Data entries:
# # # # # # #
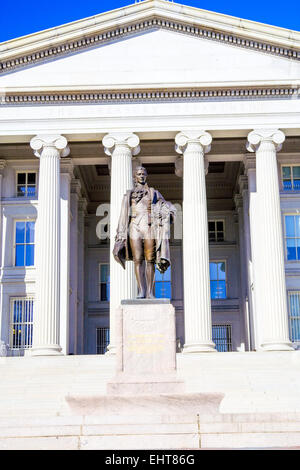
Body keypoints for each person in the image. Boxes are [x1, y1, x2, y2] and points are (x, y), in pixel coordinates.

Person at [113, 166, 176, 299]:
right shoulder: (128, 195)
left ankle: (150, 292)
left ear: (146, 176)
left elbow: (166, 205)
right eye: (139, 174)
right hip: (134, 227)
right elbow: (123, 215)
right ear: (135, 177)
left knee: (150, 260)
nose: (141, 176)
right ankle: (141, 291)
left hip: (149, 227)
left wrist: (169, 212)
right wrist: (120, 235)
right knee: (137, 260)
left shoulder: (154, 192)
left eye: (143, 174)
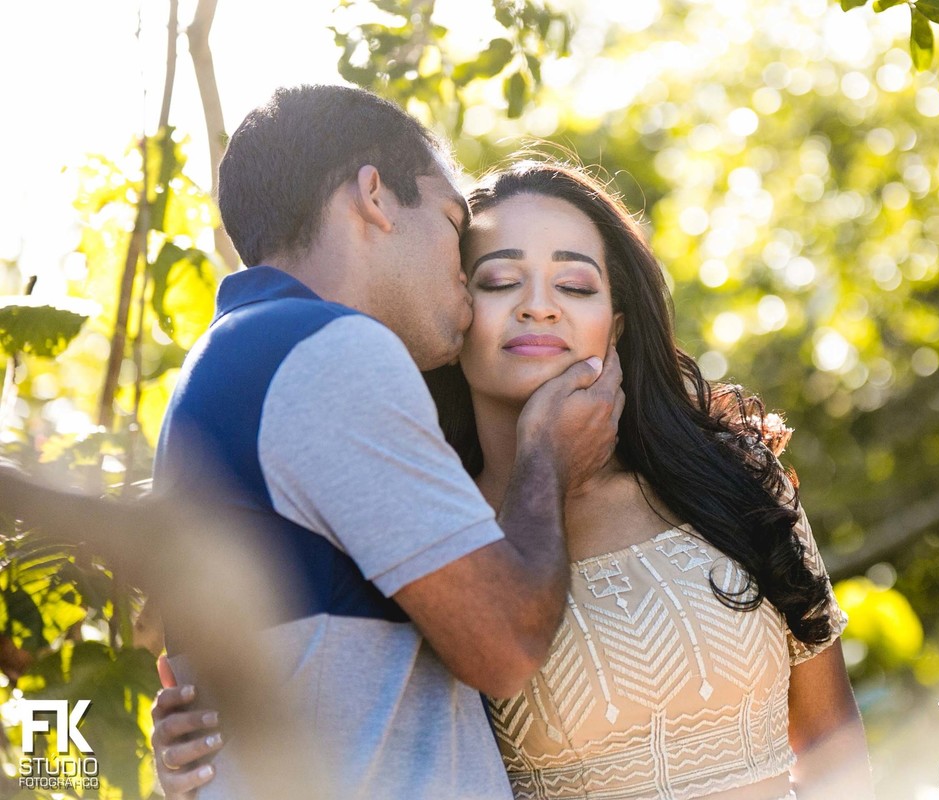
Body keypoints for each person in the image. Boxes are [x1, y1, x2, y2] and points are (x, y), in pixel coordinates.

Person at [156, 159, 873, 799]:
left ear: (615, 326)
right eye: (497, 281)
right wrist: (202, 747)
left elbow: (833, 740)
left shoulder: (732, 476)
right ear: (454, 313)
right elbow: (338, 707)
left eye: (574, 283)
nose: (539, 305)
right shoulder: (428, 541)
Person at [150, 87, 623, 800]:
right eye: (449, 221)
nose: (462, 268)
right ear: (374, 196)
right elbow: (502, 647)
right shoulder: (325, 354)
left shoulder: (229, 364)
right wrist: (547, 457)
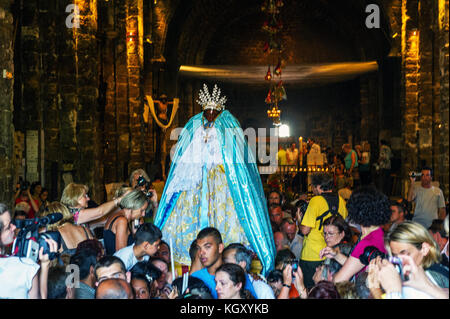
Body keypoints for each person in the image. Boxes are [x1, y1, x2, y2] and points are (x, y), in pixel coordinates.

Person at [154, 84, 275, 276]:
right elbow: (184, 159)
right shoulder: (194, 127)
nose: (209, 115)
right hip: (196, 185)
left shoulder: (228, 127)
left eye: (213, 112)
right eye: (207, 112)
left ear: (219, 112)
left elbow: (236, 161)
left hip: (223, 185)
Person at [368, 221, 449, 299]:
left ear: (424, 249)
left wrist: (378, 290)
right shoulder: (433, 270)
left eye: (405, 254)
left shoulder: (432, 277)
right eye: (395, 256)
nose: (399, 262)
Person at [333, 186, 392, 283]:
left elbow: (339, 280)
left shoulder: (366, 242)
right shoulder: (378, 234)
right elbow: (358, 265)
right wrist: (336, 255)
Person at [299, 172, 348, 288]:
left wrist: (299, 219)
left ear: (318, 187)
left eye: (313, 186)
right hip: (335, 254)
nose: (312, 189)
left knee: (312, 290)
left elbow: (305, 230)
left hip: (312, 256)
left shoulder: (315, 201)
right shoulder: (341, 201)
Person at [0, 203, 58, 299]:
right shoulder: (26, 267)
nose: (14, 227)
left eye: (12, 223)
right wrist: (45, 265)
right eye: (8, 227)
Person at [103, 188, 149, 255]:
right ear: (133, 206)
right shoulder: (122, 221)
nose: (143, 214)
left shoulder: (122, 217)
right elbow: (121, 254)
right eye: (141, 210)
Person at [60, 182, 128, 226]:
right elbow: (100, 212)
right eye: (85, 196)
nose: (88, 198)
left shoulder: (77, 214)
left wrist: (122, 208)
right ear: (75, 198)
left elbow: (104, 219)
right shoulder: (74, 214)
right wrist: (120, 199)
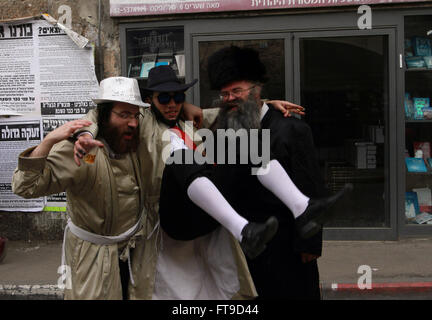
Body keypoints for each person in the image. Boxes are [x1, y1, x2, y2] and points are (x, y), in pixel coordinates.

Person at [72, 66, 308, 299]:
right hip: (168, 218)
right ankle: (243, 229)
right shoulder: (142, 123)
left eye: (178, 97)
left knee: (243, 143)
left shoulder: (188, 122)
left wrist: (266, 104)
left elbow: (221, 112)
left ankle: (301, 207)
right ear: (149, 101)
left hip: (199, 212)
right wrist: (86, 134)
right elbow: (96, 115)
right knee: (170, 289)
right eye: (164, 98)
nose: (172, 104)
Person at [202, 45, 342, 299]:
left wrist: (309, 244)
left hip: (285, 247)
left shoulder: (291, 129)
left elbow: (311, 187)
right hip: (241, 246)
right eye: (224, 93)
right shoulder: (221, 130)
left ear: (257, 90)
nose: (230, 98)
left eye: (236, 90)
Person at [12, 77, 148, 300]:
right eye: (124, 115)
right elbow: (24, 186)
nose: (133, 122)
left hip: (134, 257)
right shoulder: (82, 151)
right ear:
# # # # # # #
EXERCISE DIRECTIONS:
Above are some records. Output exactly the lines from the one that contains "left eye: (405, 254)" to the one that contains "right ankle: (243, 229)", keeping both, and omit the pictures.

RESPONSE BELOW:
left eye: (405, 254)
left shoulder: (432, 277)
right eye: (395, 256)
nose: (399, 262)
Person at [333, 186, 392, 283]:
left elbow: (339, 280)
left shoulder: (366, 242)
right shoulder: (378, 234)
right elbow: (358, 265)
right wrist: (336, 255)
Person at [299, 172, 348, 288]:
left wrist: (299, 219)
left ear: (318, 187)
left eye: (313, 186)
right hip: (335, 254)
nose: (312, 189)
left knee: (312, 290)
left elbow: (305, 230)
left hip: (312, 256)
left shoulder: (315, 201)
right shoulder: (341, 201)
Person at [0, 203, 58, 299]:
right shoulder: (26, 267)
nose: (14, 227)
left eye: (12, 223)
right wrist: (45, 265)
right eye: (8, 227)
Person at [103, 188, 149, 255]:
right ear: (133, 206)
right shoulder: (122, 221)
nose: (143, 214)
left shoulder: (122, 217)
right elbow: (121, 254)
right eye: (141, 210)
Person at [60, 182, 128, 226]:
right elbow: (100, 212)
right eye: (85, 196)
nose: (88, 198)
left shoulder: (77, 214)
left wrist: (122, 208)
right ear: (75, 198)
left elbow: (104, 219)
right shoulder: (74, 214)
right wrist: (120, 199)
Body keypoints for each person in the image. Boxes are [x1, y1, x2, y2] and points are (x, y), in pixel coordinates.

Person at [72, 66, 308, 299]:
right hip: (168, 218)
right ankle: (243, 229)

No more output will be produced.